First Published: November 20, 2015

CUSTODY OF MINOR CHILD IN DIVORCE IN ZIMBABWE

By Bernard Furidzo

Custody of minor children upon divorce in Zimbabwe is governed by the Guardianship of Minors Act (Chapter 5:08) and the common law. The Act unfortunately does not define the term custody. In terms of the common law the custodian parent is entitled to have the child with him/her, to regulate her daily life, decide all questions relating to education, training and religious upbringing, to choose and establish his/her residence and to decide with whom she is allowed to associate et cetra.

The Act in Section 4 creates what is called “Sole Custody” as distinguished from shared (joint) custody which parents have as long as they are living together. The High Court or a judge may grant to either parent sole custody of the minor if it is proved that it would be in the interests of the minor to do so. The guiding principle is therefore the “best interests” of the minor child. The question to be answered in every case is which of the parties would best care for the minor in terms of physical well-being, moral culture and religious development. The financial stability of a party is not in itself a factor that can determine the award of sole custody as the financially stable party can always be ordered to pay maintenance for the minor child. What is critical is that the child must feel that it is welcome, wanted and loved.
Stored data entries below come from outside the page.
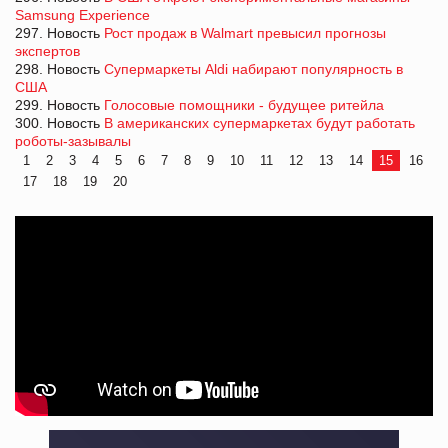
Samsung Experience
297. Новость
Рост продаж в Walmart превысил прогнозы
экспертов
298. Новость
Супермаркеты Aldi набирают популярность в
США
299. Новость
Голосовые помощники - будущее ритейла
300. Новость
В американских супермаркетах будут работать
роботы-зазывалы
1
2
3
4
5
6
7
8
9
10
11
12
13
14
15
16
17
18
19
20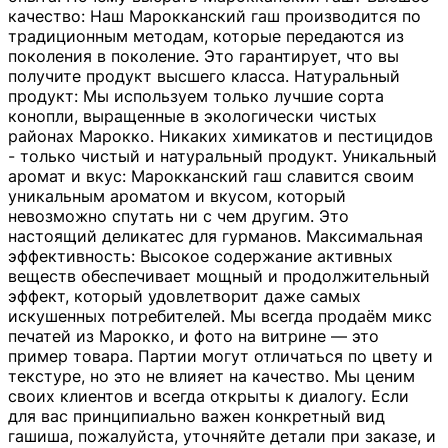
качество: Наш Марокканский гаш производится по
традиционным методам, которые передаются из
поколения в поколение. Это гарантирует, что вы
получите продукт высшего класса. Натуральный
продукт: Мы используем только лучшие сорта
конопли, выращенные в экологически чистых
районах Марокко. Никаких химикатов и пестицидов
- только чистый и натуральный продукт. Уникальный
аромат и вкус: Марокканский гаш славится своим
уникальным ароматом и вкусом, который
невозможно спутать ни с чем другим. Это
настоящий деликатес для гурманов. Максимальная
эффективность: Высокое содержание активных
веществ обеспечивает мощный и продолжительный
эффект, который удовлетворит даже самых
искушенных потребителей. Мы всегда продаём микс
печатей из Марокко, и фото на витрине — это
пример товара. Партии могут отличаться по цвету и
текстуре, но это не влияет на качество. Мы ценим
своих клиентов и всегда открыты к диалогу. Если
для вас принципиально важен конкретный вид
гашиша, пожалуйста, уточняйте детали при заказе, и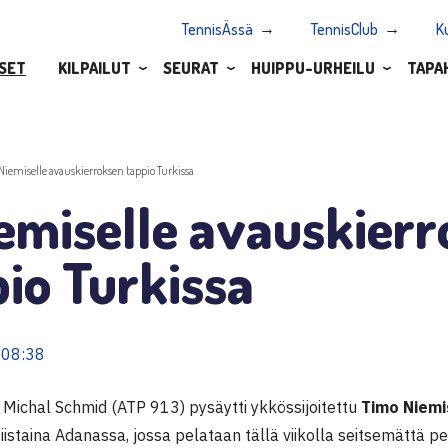
TennisÄssä
TennisClub
K
SET
KILPAILUT
SEURAT
HUIPPU-URHEILU
TAPA
.Niemiselle avauskierroksen tappio Turkissa
emiselle avauskier
io Turkissa
 08:38
 Michal Schmid (ATP 913) pysäytti ykkössijoitettu
Timo Niemi
tiistaina Adanassa, jossa pelataan tällä viikolla seitsemättä 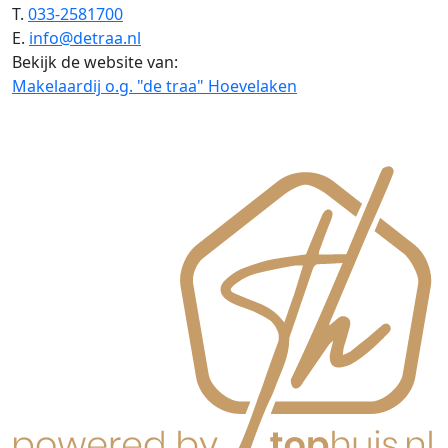
T.
033-2581700
E.
info@detraa.nl
Bekijk de website van:
Makelaardij o.g. "de traa" Hoevelaken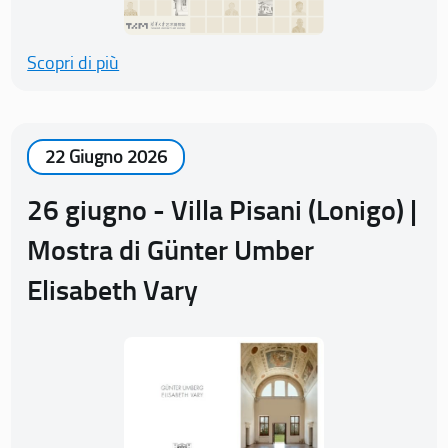
Scopri di più
22 Giugno 2026
26 giugno - Villa Pisani (Lonigo) |
Mostra di Günter Umber
Elisabeth Vary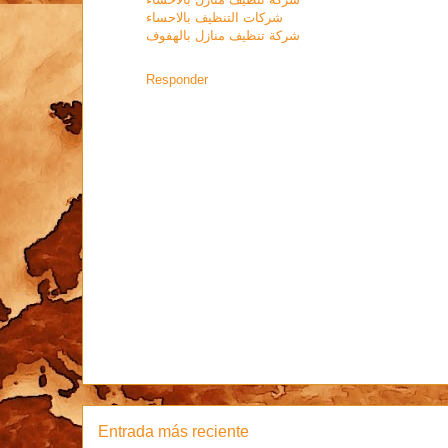
شركات التنظيف بالاحساء
شركة تنظيف منازل بالهفوف
Responder
Entrada más reciente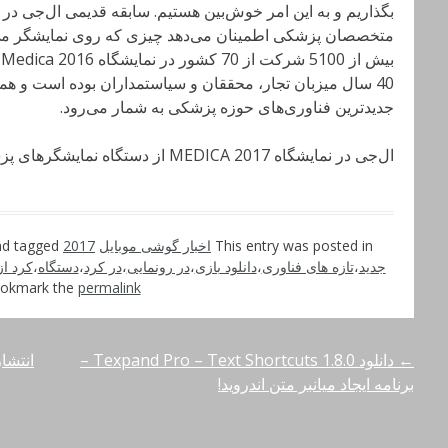
بگذاریم و به این امر خوش‌بین هستیم. سابقه قدیمی ال‌جی د
متخصصان پزشکی اطمینان می‌دهد چیزی که روی نمایشگر می‌‌
ب
40 سال میزبان تجار، محققان و سیاستمداران بوده است و ه
جدیدترین فناوری‌های حوزه پزشکی به شمار می‌رود.
ال‌جی در نمایشگاه MEDICA 2017 از دستگاه نمایشگرهای پزشکی خود رونمایی کرد
This entry was posted in
اخبار گوشی موبایل
and tagged
2017
جدید
،
تازه های فناوری
،
دانلود بازی
،
در رونمایی
،
در کرد
،
دستگاه
،
کرد از
okmark the
permalink
←
دانلود Texpand Pro – Text Shortcuts 1.8.0 –
انتشار تصو
راهبری
برنامه ایجاد میانبر متن اندروید!
نوشته‌ها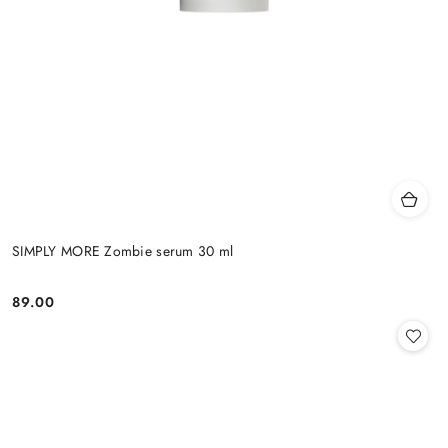
SIMPLY MORE Zombie serum 30 ml
89.00
Cena: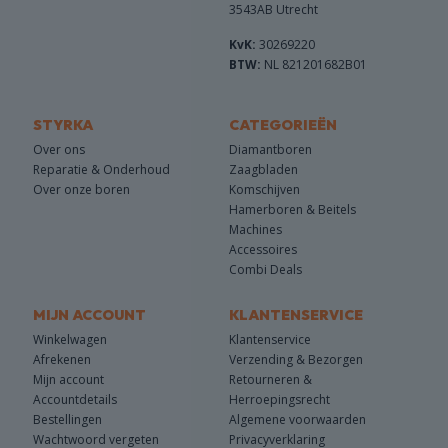
3543AB Utrecht
KvK:
30269220
BTW:
NL 821201682B01
STYRKA
CATEGORIEËN
Over ons
Diamantboren
Reparatie & Onderhoud
Zaagbladen
Over onze boren
Komschijven
Hamerboren & Beitels
Machines
Accessoires
Combi Deals
MIJN ACCOUNT
KLANTENSERVICE
Winkelwagen
Klantenservice
Afrekenen
Verzending & Bezorgen
Mijn account
Retourneren &
Accountdetails
Herroepingsrecht
Bestellingen
Algemene voorwaarden
Wachtwoord vergeten
Privacyverklaring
The non-custodian parent has a common law right of reasonable access. The parties may specifically agree to the particulars of access but this is governed by the test of reasonableness. It is only in exceptional circumstances where the court will refuse the non-custodian parent access to the minor children. Where there is an access order it can be enforced in terms of section 6 of the Act.
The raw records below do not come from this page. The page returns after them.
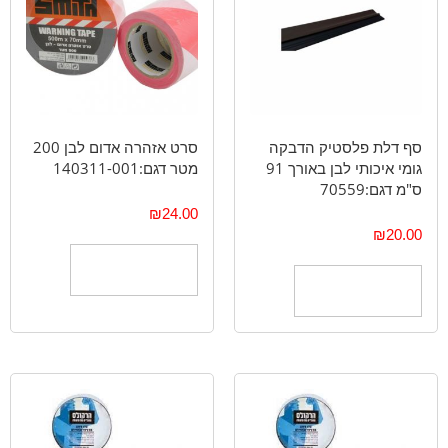
סף דלת פלסטיק הדבקה
סרט אזהרה אדום לבן 200
גומי איכותי לבן באורך 91
מטר דגם:140311-001
ס"מ דגם:70559
₪
24.00
₪
20.00
הוספה לסל
הוספה לסל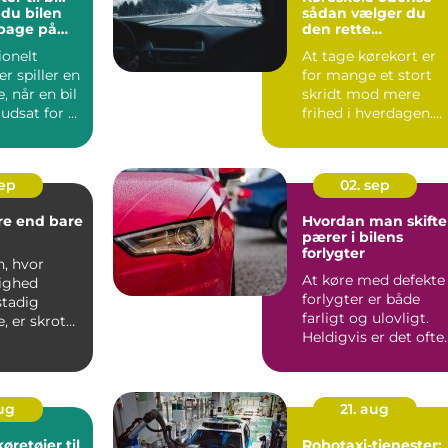
 du bilen
sådan vælger du
lbage på
den rette
undervisning
ionelt
At tage kørekort er
r spiller en
for mange et stort
e, når en bil
skridt mod mere
udsat for et
frihed i hverdagen.
Men valg af køreskol
har...
sep
02. sep
re end bare
Hvordan man skifte
pærer i bilens
forlygter
n, hvor
At køre med defekte
ighed
forlygter er både
stadig
farligt og ulovligt.
e, er skrot
Heldigvis er det ofte
&os...
en opg...
aug
21. aug
øretøjer til
Robotaxi-tjenester: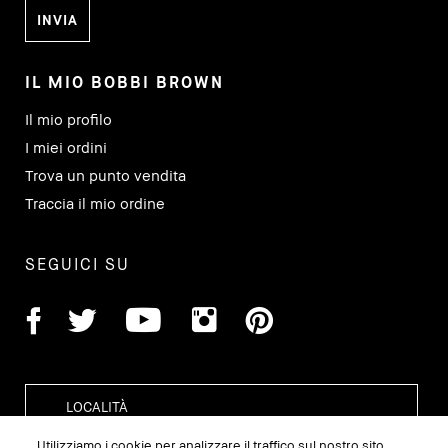
IL MIO BOBBI BROWN
Il mio profilo
I miei ordini
Trova un punto vendita
Traccia il mio ordine
SEGUICI SU
Utilizziamo i cookie per analizzare il traffico sul nostro sito,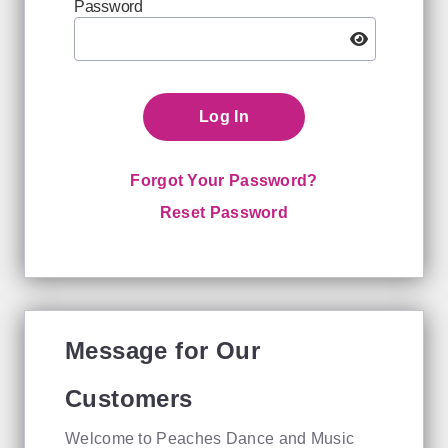
Password
Log In
Forgot Your Password?
Reset Password
Message for Our
Customers
Welcome to Peaches Dance and Music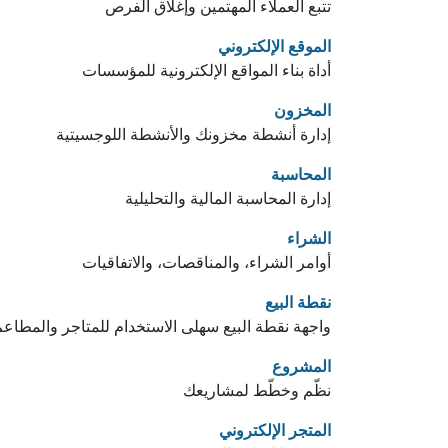
تتبع العملاء المهتمين وإغلاق الفرص
الموقع الإلكتروني
أداة بناء المواقع الإلكترونية للمؤسسات
المخزون
إدارة أنشطة مخزونك والأنشطة اللوجسيتية
المحاسبة
إدارة المحاسبة المالية والتحليلية
الشراء
أوامر الشراء، والمناقصات، والاتفاقيات
نقطة البيع
واجهة نقطة البيع سهلى الاستخدام للمتاجر والمطاعم
المشروع
نظّم وخطّط لمشاريعك
المتجر الإلكتروني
As stated above, the Act has created ‘sole custody’ and therefore our courts are generally reluctant to accept an agreement where the parties upon divorce share custody (joint custody). The reason is that the child must know where she stands and to allow responsibility to be divided would confuse the child as, the parties can always undermine each other to the detriment of the child.

The modern trend in some countries like the United Kingdom and the USA is to award joint custody to the parents. It is submitted that one may be able to convince our courts to grant joint custody if they can provide the evidence and recommendations of experts like child psychologists. Admittedly, this will be a difficult task given the general animosity that characterize the relationship between divorcing parties vis-à-vis the best interests of the minor child.
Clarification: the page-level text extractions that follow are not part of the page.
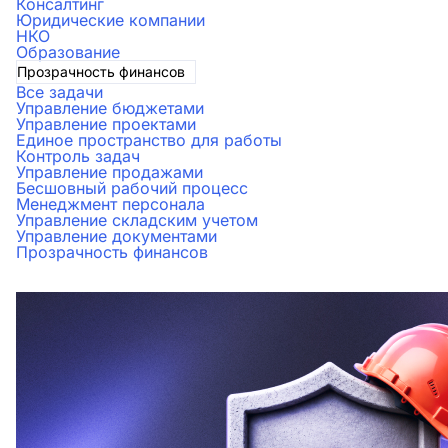
Консалтинг
Юридические компании
НКО
Образование
Прозрачность финансов
Все задачи
Управление бюджетами
Управление проектами
Единое пространство для работы
Контроль задач
Управление продажами
Бесшовный рабочий процесс
Менеджмент персонала
Управление складским учетом
Управление документами
Прозрачность финансов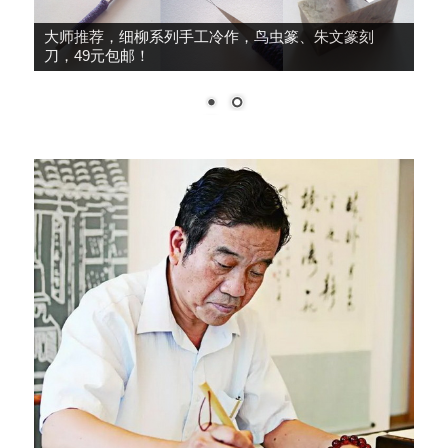
大师推荐，细柳系列手工冷作，鸟虫篆、朱文篆刻
刀，49元包邮！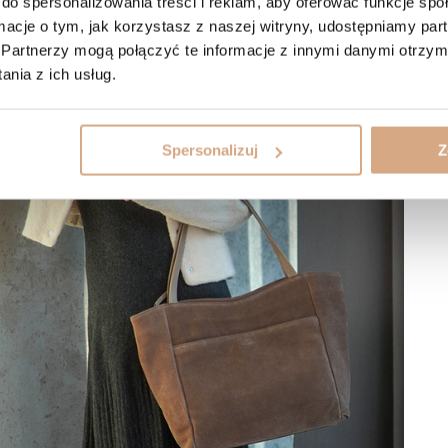
do spersonalizowania treści i reklam, aby oferować funkcje sp
ormacje o tym, jak korzystasz z naszej witryny, udostępniamy p
Partnerzy mogą połączyć te informacje z innymi danymi otrzym
nia z ich usług.
Spersonalizuj
Z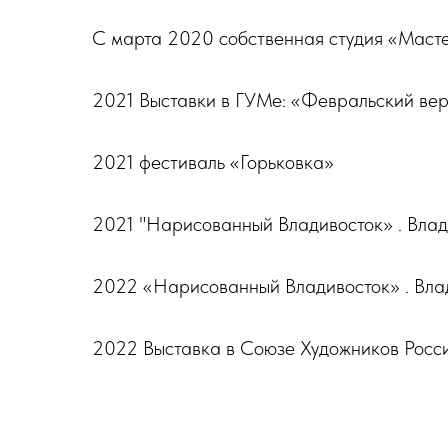
С марта 2020 собственная студия «Маст
2021 Выставки в ГУМе: «Февральский вер
2021 фестиваль «Горьковка»
2021 "Нарисованный Владивосток» . Влад
2022 «Нарисованный Владивосток» . Влад
НАШИ КОНТАКТЫ:
Телефон:
+7 (914) 792-42-02
2022 Выставка в Союзе Художников Росс
Email:
aaa@dv-art.ru
Адрес:
г. Владивосток, ул. Петр
Мы расположены рядом со сквером Театра Горь
© 2025 ТриА
в Дальневосточном государственном институте иск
Where the parties to the divorce action are outside the country with the minor children the issue of custody can best be dealt with by the court where the children are for the purposes of enforcement. It is important to note that the Act provides that the custodian parent can by testamentary disposition, appoint any person to be vested with sole custody. An order for custody can be varied on application but the best interests of the minor remain of paramount importance.

 

DISCLAIMER

While care has been taken to ensure that this publication is accurate, Kanokanga & Partners accepts no liability for any prejudice, loss or, damage of whatsoever nature which may arise from reliance on any of the information published herein. The contents of this publication are for general information purposes only. The purpose of this publication does NOT constitute our legal or professional advice. Readers are advised not to act on the basis of the information contained herein alone. Every situation depends on its own facts and circumstances.